Joining SARA would “completely eliminate” California’s ability to enforce these protections, said Shireman. He is concerned that if California joined SARA, it would become much easier for “problem institutions” to expand in the state. “California would be signing away its right to protect California consumers,” he said.
A recent report from the Children’s Advocacy Institute at the University of San Diego School of Law found that California currently has the strictest oversight of for-profit institutions of any state in the U.S.
The report, called “Failing U,” was highly critical of states that had joined SARA. It said the agreement “fails to guarantee sufficient consumer protection standards, minimum performance standards or minimum standards with regard to state inspection, oversight, and regulation of private for-profit postsecondary institutions.” The report also said that SARA gives for-profit schools an incentive to locate in states with “weak regulation.”
The report echoed concerns voiced by consumer groups such as Public Advocates, which has previously described SARA as a “race-to-the-bottom formula for the oversight of online education.”
Hill has strongly disputed this characterization of SARA. In a blog post written in response to the “Failing U” report, Hill said that rather than “a race to the bottom” formula, SARA has been criticized for setting standards that are “too high, not too low.” He added that there was no benefit to an institution seeking to locate in states with weak regulation “because SARA provisions are uniform across the country.”
“No SARA institutions are exempt from meeting required SARA standards due to their size, prestige, wealth, political influence, accreditation, religious affiliation, or sector (public, independent non-profit, independent for-profit),” wrote Hill.
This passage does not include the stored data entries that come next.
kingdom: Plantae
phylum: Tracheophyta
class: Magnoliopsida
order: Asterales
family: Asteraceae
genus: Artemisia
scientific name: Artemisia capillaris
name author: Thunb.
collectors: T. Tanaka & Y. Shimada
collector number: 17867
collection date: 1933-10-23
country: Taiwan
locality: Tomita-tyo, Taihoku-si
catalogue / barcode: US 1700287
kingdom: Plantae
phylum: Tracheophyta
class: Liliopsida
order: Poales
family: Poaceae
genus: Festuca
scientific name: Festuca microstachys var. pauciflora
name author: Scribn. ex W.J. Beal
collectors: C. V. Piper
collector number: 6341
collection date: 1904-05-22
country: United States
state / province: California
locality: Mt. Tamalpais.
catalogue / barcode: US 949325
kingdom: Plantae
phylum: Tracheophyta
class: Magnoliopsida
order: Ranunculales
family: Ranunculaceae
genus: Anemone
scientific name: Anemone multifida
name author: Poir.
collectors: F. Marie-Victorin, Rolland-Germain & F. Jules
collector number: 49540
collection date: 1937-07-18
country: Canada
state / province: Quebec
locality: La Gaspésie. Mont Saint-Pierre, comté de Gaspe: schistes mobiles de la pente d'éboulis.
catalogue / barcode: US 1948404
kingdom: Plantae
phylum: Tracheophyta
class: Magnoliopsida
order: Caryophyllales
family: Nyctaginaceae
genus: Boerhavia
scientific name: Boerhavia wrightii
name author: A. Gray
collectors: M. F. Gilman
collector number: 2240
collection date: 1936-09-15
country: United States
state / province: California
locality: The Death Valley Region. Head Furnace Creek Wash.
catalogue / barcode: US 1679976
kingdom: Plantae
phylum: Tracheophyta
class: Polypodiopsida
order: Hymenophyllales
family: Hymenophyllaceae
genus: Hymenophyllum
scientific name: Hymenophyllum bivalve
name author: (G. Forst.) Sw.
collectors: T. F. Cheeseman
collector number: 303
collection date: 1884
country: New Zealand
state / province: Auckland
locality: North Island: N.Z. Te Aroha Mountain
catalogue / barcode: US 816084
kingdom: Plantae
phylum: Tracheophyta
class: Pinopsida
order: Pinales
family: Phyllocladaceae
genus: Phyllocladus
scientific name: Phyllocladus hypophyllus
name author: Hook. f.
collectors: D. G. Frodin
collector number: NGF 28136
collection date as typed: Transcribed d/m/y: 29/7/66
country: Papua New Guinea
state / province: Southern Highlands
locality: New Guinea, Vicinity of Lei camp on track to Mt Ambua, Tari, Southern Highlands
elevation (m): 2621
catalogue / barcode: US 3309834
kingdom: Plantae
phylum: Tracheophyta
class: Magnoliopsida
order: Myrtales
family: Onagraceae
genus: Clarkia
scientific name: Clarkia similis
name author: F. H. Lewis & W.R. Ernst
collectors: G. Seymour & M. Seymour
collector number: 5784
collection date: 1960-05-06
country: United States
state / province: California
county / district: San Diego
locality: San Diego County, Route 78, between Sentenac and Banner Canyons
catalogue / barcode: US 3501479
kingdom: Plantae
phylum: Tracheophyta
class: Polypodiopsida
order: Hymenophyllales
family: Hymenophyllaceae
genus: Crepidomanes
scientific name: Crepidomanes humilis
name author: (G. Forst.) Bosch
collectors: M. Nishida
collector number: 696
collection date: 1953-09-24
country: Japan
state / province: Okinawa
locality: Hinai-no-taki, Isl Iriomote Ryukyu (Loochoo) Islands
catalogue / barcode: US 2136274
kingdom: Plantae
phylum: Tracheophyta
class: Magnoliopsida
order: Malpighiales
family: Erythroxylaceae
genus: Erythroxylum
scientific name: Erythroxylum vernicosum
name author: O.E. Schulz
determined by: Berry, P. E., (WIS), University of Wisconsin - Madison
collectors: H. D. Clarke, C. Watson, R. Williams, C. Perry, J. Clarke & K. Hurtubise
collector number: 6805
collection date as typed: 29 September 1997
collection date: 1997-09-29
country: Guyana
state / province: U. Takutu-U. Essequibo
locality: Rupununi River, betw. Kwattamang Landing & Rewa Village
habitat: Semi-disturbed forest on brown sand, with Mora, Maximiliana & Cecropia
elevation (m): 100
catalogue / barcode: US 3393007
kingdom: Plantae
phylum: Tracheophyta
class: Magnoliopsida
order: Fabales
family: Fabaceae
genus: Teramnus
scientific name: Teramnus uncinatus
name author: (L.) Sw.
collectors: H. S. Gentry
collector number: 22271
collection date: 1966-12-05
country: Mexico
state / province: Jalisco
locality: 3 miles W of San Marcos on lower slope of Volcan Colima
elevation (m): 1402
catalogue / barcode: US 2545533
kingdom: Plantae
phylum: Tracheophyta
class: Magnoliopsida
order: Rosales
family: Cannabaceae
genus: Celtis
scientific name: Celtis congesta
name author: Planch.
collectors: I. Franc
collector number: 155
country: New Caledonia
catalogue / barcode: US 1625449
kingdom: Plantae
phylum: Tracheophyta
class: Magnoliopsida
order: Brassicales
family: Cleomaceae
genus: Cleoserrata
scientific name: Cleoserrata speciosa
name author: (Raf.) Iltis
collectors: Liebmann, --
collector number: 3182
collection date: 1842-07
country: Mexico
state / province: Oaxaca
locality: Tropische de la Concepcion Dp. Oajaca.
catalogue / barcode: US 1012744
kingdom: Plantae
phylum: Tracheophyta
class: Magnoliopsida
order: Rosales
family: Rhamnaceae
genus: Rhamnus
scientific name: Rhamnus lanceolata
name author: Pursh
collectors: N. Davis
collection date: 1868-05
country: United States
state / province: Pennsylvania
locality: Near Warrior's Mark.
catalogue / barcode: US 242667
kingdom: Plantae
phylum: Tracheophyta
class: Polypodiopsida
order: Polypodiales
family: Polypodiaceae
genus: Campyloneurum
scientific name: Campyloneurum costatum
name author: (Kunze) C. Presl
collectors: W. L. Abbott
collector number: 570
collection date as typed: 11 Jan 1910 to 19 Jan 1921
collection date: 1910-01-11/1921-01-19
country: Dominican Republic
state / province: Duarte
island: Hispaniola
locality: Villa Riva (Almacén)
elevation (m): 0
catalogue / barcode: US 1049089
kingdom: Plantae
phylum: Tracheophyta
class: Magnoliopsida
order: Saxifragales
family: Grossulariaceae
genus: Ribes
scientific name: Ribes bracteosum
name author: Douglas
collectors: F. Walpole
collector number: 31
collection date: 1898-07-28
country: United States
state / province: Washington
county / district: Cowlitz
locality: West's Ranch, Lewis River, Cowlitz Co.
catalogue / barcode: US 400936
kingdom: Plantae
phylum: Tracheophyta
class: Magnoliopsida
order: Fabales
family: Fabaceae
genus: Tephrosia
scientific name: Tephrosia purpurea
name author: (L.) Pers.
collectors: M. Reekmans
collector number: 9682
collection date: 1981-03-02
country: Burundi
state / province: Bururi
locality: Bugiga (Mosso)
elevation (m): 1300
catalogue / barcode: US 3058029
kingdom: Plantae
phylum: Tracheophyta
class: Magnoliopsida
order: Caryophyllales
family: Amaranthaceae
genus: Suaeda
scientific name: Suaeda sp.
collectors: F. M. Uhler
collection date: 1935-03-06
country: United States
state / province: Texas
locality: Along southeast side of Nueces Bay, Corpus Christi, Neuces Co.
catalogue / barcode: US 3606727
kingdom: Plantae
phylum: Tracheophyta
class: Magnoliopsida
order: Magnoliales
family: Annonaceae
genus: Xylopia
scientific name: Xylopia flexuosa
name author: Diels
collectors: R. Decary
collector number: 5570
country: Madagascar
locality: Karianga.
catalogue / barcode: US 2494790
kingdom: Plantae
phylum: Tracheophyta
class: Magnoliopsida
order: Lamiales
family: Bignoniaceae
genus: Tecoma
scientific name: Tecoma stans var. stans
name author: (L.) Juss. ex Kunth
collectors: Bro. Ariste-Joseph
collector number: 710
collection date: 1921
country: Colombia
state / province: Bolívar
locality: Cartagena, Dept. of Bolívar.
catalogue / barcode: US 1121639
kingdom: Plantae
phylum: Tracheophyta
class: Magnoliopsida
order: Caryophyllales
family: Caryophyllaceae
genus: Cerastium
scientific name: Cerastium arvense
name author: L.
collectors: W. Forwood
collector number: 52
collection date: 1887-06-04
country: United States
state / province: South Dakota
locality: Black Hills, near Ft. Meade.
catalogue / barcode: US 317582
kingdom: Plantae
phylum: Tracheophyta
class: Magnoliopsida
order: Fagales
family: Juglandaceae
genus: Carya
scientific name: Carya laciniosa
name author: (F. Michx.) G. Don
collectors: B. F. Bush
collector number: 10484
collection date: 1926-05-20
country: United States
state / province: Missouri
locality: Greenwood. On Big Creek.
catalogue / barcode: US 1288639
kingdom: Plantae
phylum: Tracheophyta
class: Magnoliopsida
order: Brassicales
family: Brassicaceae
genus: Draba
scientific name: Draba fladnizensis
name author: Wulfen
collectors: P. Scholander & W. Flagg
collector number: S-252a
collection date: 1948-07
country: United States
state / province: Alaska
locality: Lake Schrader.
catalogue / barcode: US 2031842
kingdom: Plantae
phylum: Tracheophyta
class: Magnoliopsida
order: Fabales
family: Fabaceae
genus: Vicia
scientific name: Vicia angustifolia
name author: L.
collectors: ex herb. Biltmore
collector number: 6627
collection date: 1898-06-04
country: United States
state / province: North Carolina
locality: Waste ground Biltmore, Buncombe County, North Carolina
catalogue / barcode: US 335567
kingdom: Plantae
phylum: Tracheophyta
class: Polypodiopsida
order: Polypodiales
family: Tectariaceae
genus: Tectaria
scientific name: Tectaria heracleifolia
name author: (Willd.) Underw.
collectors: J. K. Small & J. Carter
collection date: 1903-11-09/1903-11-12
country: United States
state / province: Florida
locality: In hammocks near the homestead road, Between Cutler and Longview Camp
He added that SARA does not reduce the authority of any member state’s attorney general “to investigate and deal with fraud, misrepresentation or abuse on the part of any institution — including SARA institutions within or outside the state.”
Asked how he responded to concerns that SARA makes it easier for for-profit institutions with bad practices to expand and attract more students, Hill said that “there is no evidence of widespread misbehavior” in the quarterly reports he receives. He added, “I think it’s fair to say that 48 states would not have thus far joined SARA if they thought that SARA would lead to that situation for their states.”
But Shireman suggests that those 48 (and soon to be 49) states might not have been paying close attention. He noted that California, perhaps more than other states, is also wary of a federal government that “is essentially repealing everything.”
“Now is the time for states to step up to the plate and ensure their students are protected,” said Shireman. “I think California is unlikely to give up that authority any time soon.”